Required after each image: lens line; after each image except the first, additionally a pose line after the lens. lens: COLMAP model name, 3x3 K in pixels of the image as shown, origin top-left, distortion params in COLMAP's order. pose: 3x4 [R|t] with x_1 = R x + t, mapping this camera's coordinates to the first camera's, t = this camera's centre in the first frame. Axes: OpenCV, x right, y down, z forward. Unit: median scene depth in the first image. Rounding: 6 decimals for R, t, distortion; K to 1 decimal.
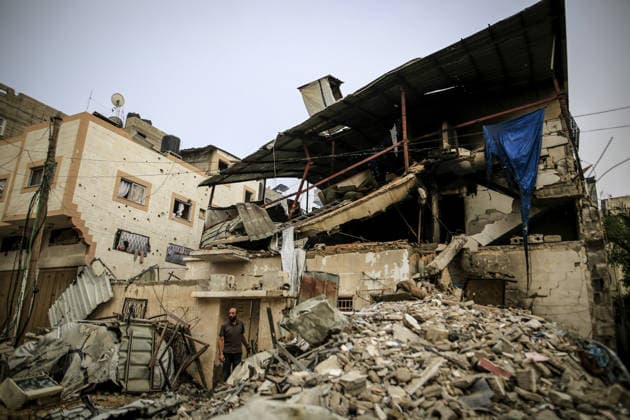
lens RADIAL K [[434.4, 0, 319.4], [0, 434.4, 207.1], [0, 0, 1]] dist [-0.056657, 0.050002]
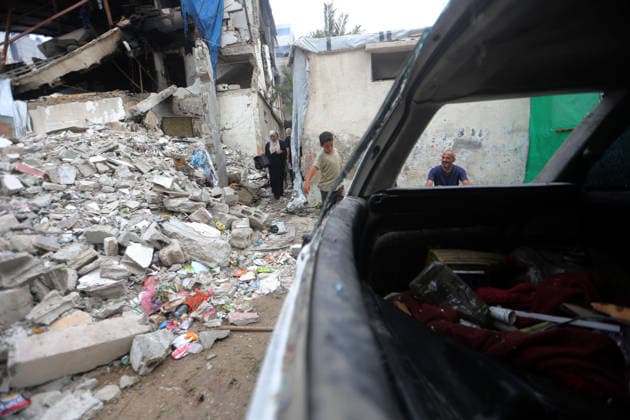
lens RADIAL K [[285.6, 0, 317.6], [0, 285.6, 215.9], [0, 0, 1]] dist [-0.039516, 0.011034]
pose [[0.859764, -0.196638, 0.471317, 0.234713], [-0.026387, 0.904561, 0.425527, 0.048679], [-0.510010, -0.378290, 0.772520, -0.013121]]
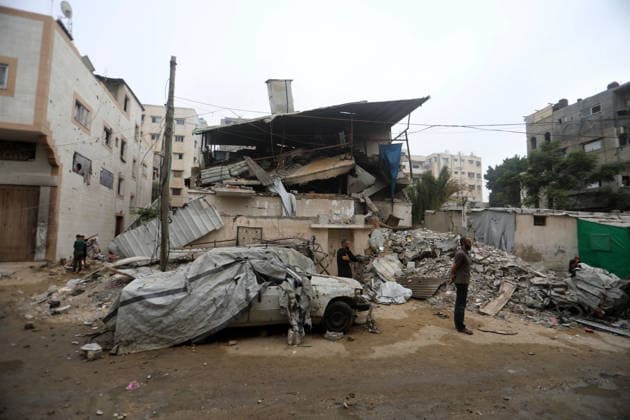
lens RADIAL K [[285.6, 0, 317.6], [0, 285.6, 215.9], [0, 0, 1]] dist [-0.039516, 0.011034]
pose [[0.703007, 0.013534, 0.711054, -0.831864], [-0.179528, 0.970815, 0.159018, -0.013738], [-0.688150, -0.239446, 0.684920, 0.178862]]
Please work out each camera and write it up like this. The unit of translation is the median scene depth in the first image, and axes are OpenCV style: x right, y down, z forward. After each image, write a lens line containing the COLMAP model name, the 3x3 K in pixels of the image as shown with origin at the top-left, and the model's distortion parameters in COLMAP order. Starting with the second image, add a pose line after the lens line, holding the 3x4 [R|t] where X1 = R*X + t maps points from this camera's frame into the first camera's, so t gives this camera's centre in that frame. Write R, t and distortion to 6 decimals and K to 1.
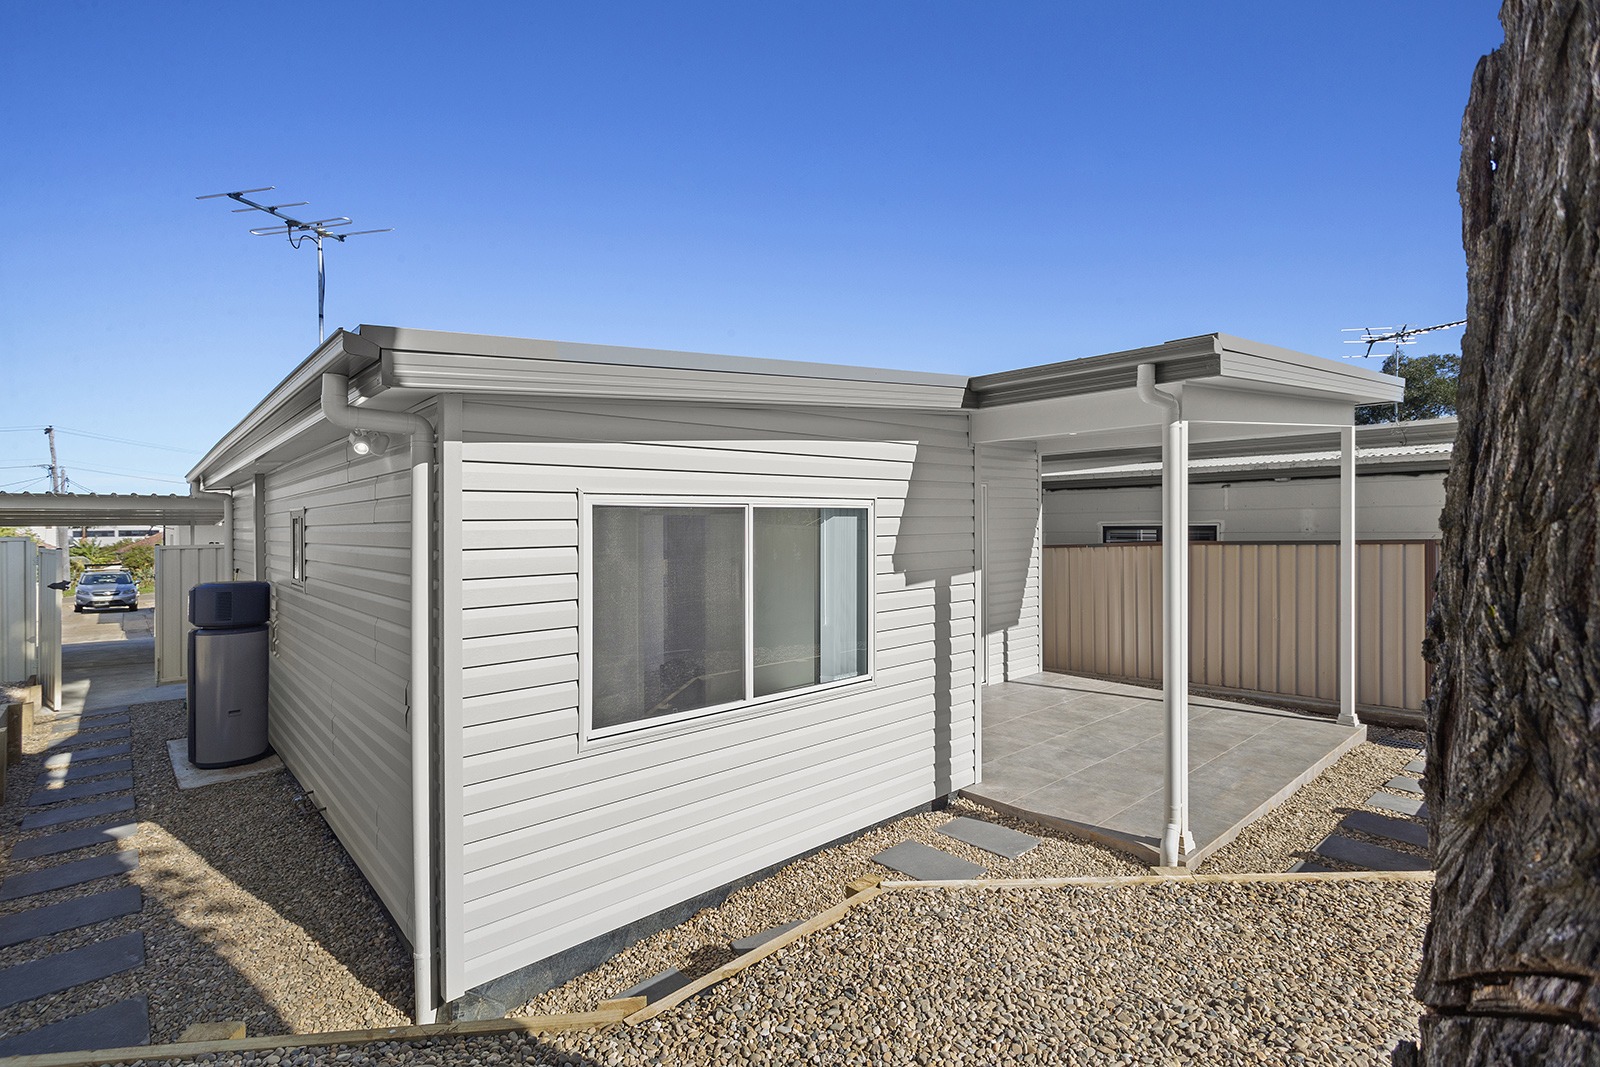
lens RADIAL K [[756.6, 0, 800.0], [0, 756.6, 533.5], [0, 0, 1]] dist [0.001032, 0.000258]
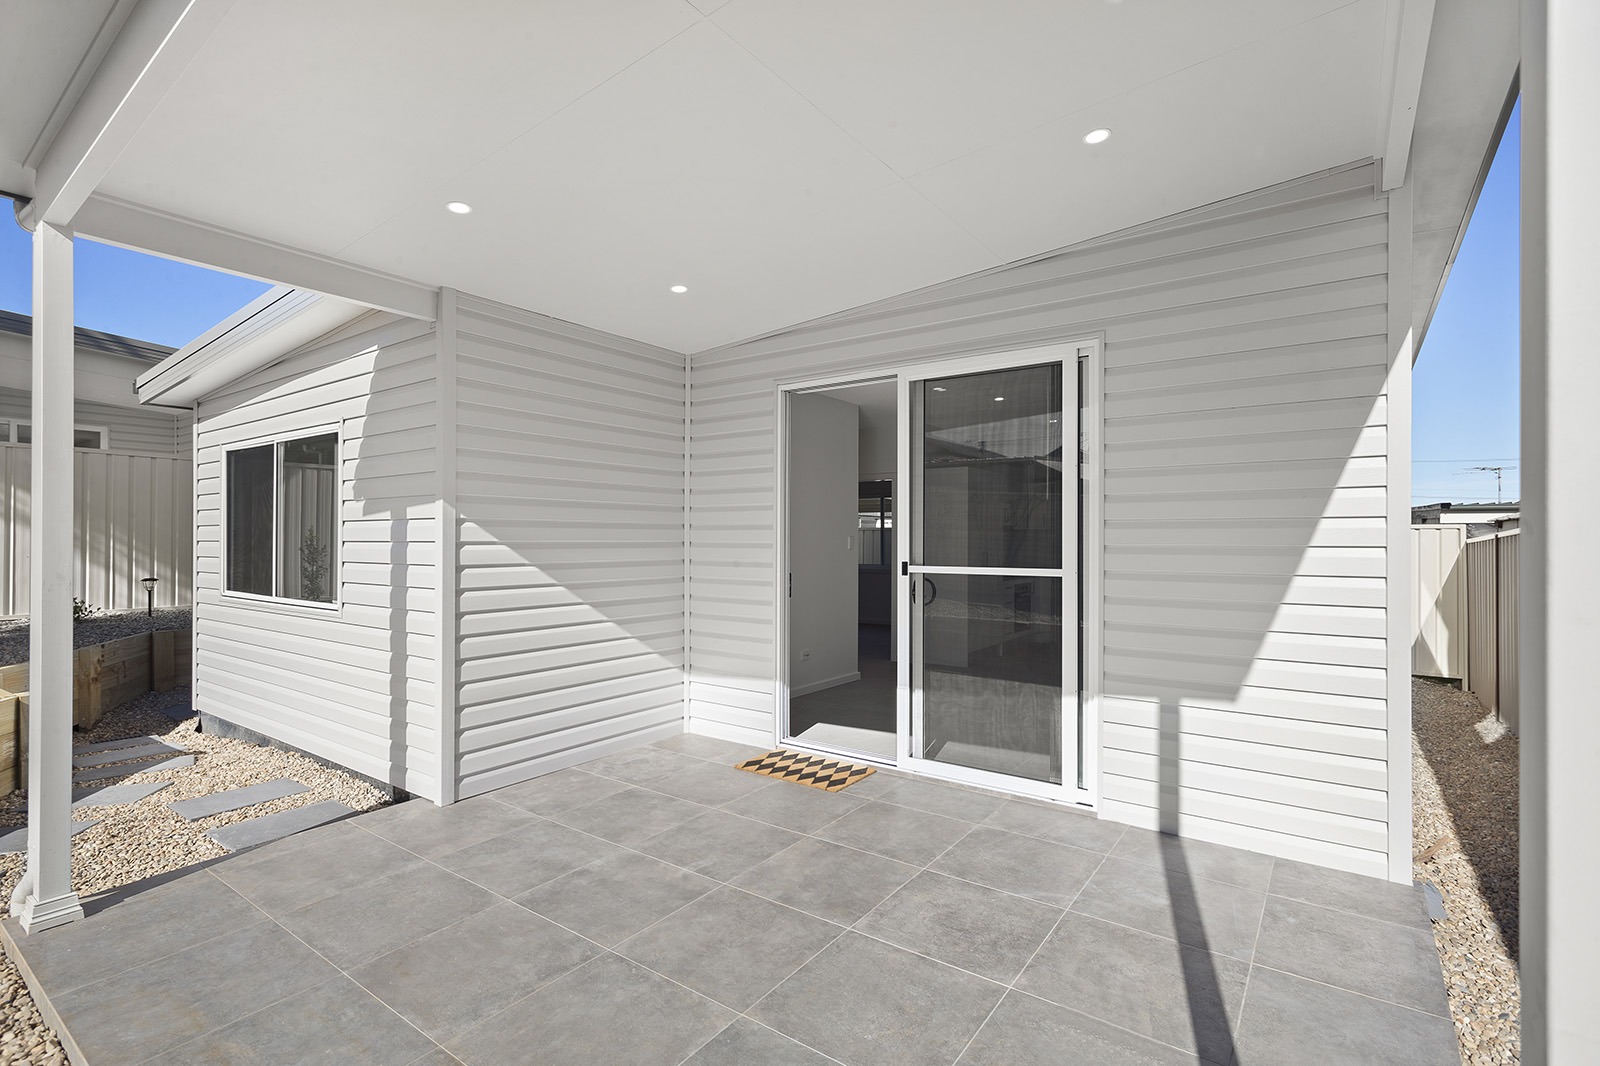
lens RADIAL K [[756.6, 0, 800.0], [0, 756.6, 533.0], [0, 0, 1]] dist [0.001032, 0.000258]
pose [[0.203754, 0.002974, -0.979018, 1.005343], [-0.019570, 0.999808, -0.001036, 0.074589], [0.978827, 0.019371, 0.203773, 1.204055]]
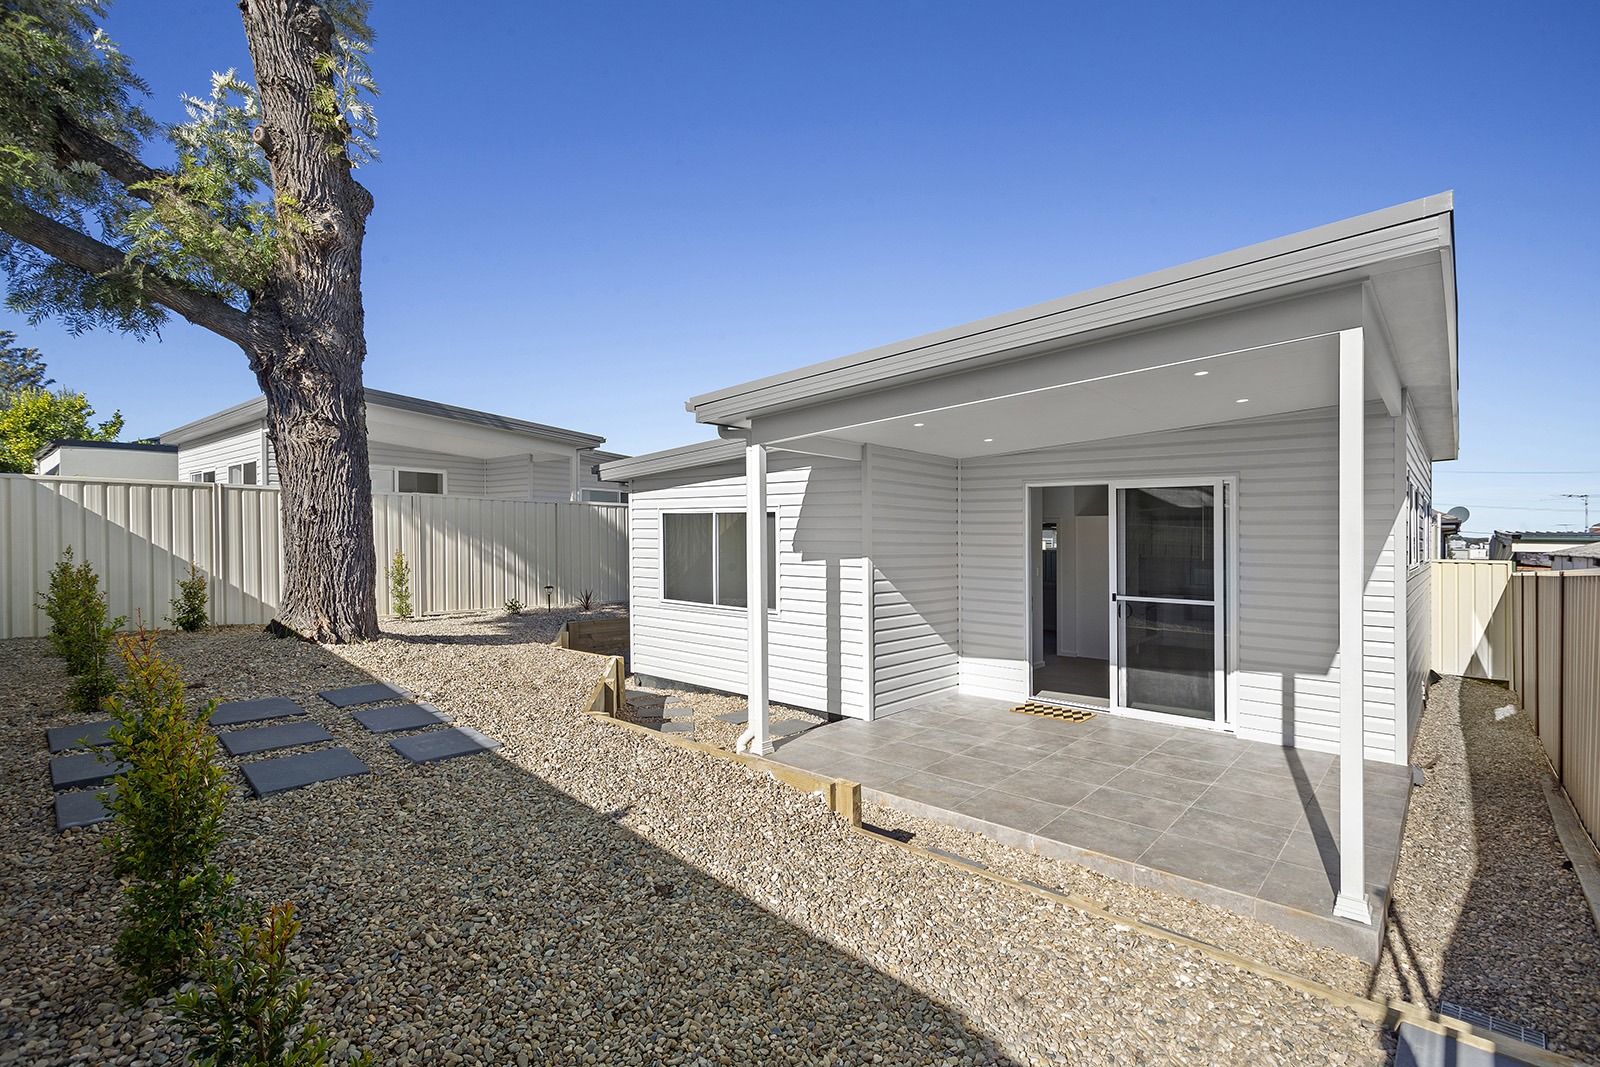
lens RADIAL K [[775.5, 0, 790.2], [0, 775.5, 512.5], [0, 0, 1]] dist [0.002934, -0.000149]
pose [[0.116675, -0.018069, -0.993006, 1.586988], [-0.030586, 0.999295, -0.021777, 0.003309], [0.992699, 0.032913, 0.116040, 0.718461]]
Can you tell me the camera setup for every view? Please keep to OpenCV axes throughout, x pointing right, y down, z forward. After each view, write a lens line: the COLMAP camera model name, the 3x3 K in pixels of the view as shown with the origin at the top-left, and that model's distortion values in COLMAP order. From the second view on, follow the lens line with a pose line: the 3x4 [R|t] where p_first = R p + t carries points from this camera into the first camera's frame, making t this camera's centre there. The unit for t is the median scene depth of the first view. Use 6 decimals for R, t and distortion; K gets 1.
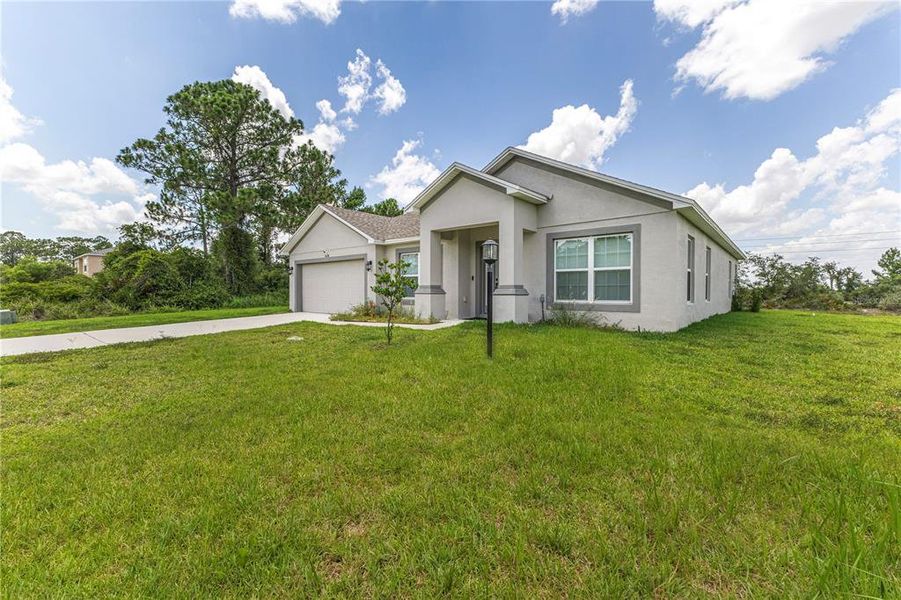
lens RADIAL K [[393.6, 0, 449.3], [0, 393.6, 302.1], [0, 0, 1]] dist [0.004924, 0.002617]
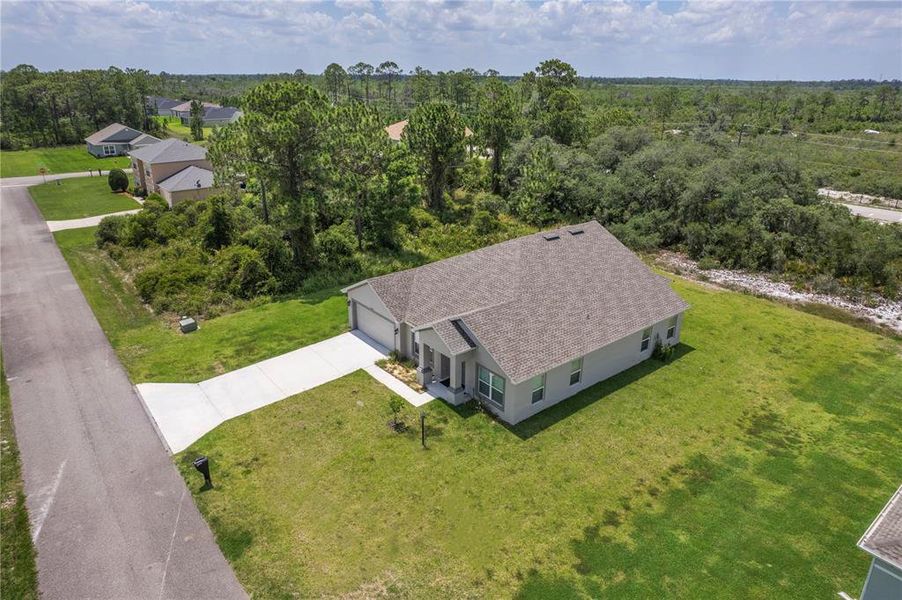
lens RADIAL K [[570.7, 0, 451.5], [0, 570.7, 299.2], [0, 0, 1]] dist [0.014771, -0.003068]
pose [[0.983302, 0.067855, -0.168857, 0.337935], [-0.006825, 0.940981, 0.338390, -0.826068], [0.181852, -0.331587, 0.925732, -0.917122]]
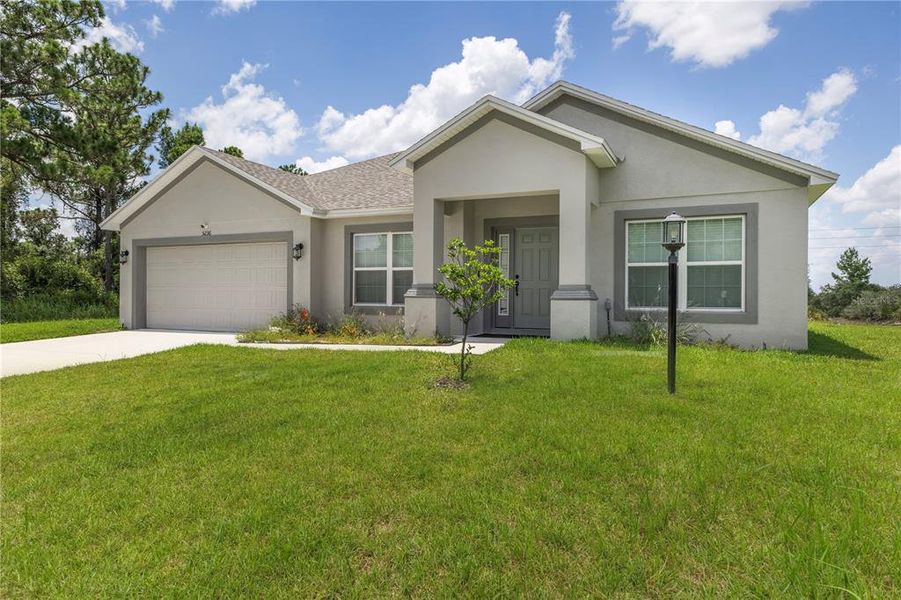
lens RADIAL K [[570.1, 0, 451.3], [0, 570.1, 300.7], [0, 0, 1]] dist [0.014771, -0.003068]
pose [[0.961147, 0.002632, 0.276026, -0.174190], [0.002359, 0.999840, -0.017749, 0.000453], [-0.276028, 0.017711, 0.960986, 0.065723]]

Exercise prompt: Rewrite the material from its start through the line that contains "-0.239446, 0.684920, 0.178862]]", changing "image" to "view" and leaving everything else the same. Don't include the pictures in your answer.

Task response:
Required after each view: lens line; after each view except the first, additionally a pose line after the lens. lens: COLMAP model name, 3x3 K in pixels of the view as shown, origin top-left, distortion params in COLMAP's order. pose: 3x4 [R|t] with x_1 = R x + t, mapping this camera's coordinates to the first camera's, t = this camera's centre in the first frame. Axes: OpenCV, x right, y down, z forward. Unit: median scene depth in the first view. Rounding: 6 decimals for R, t, distortion; K to 1 decimal.
lens RADIAL K [[434.4, 0, 319.4], [0, 434.4, 207.1], [0, 0, 1]] dist [-0.056657, 0.050002]
lens RADIAL K [[285.6, 0, 317.6], [0, 285.6, 215.9], [0, 0, 1]] dist [-0.039516, 0.011034]
pose [[0.859764, -0.196638, 0.471317, 0.234713], [-0.026387, 0.904561, 0.425527, 0.048679], [-0.510010, -0.378290, 0.772520, -0.013121]]
lens RADIAL K [[285.6, 0, 317.6], [0, 285.6, 215.9], [0, 0, 1]] dist [-0.039516, 0.011034]
pose [[0.703007, 0.013534, 0.711054, -0.831864], [-0.179528, 0.970815, 0.159018, -0.013738], [-0.688150, -0.239446, 0.684920, 0.178862]]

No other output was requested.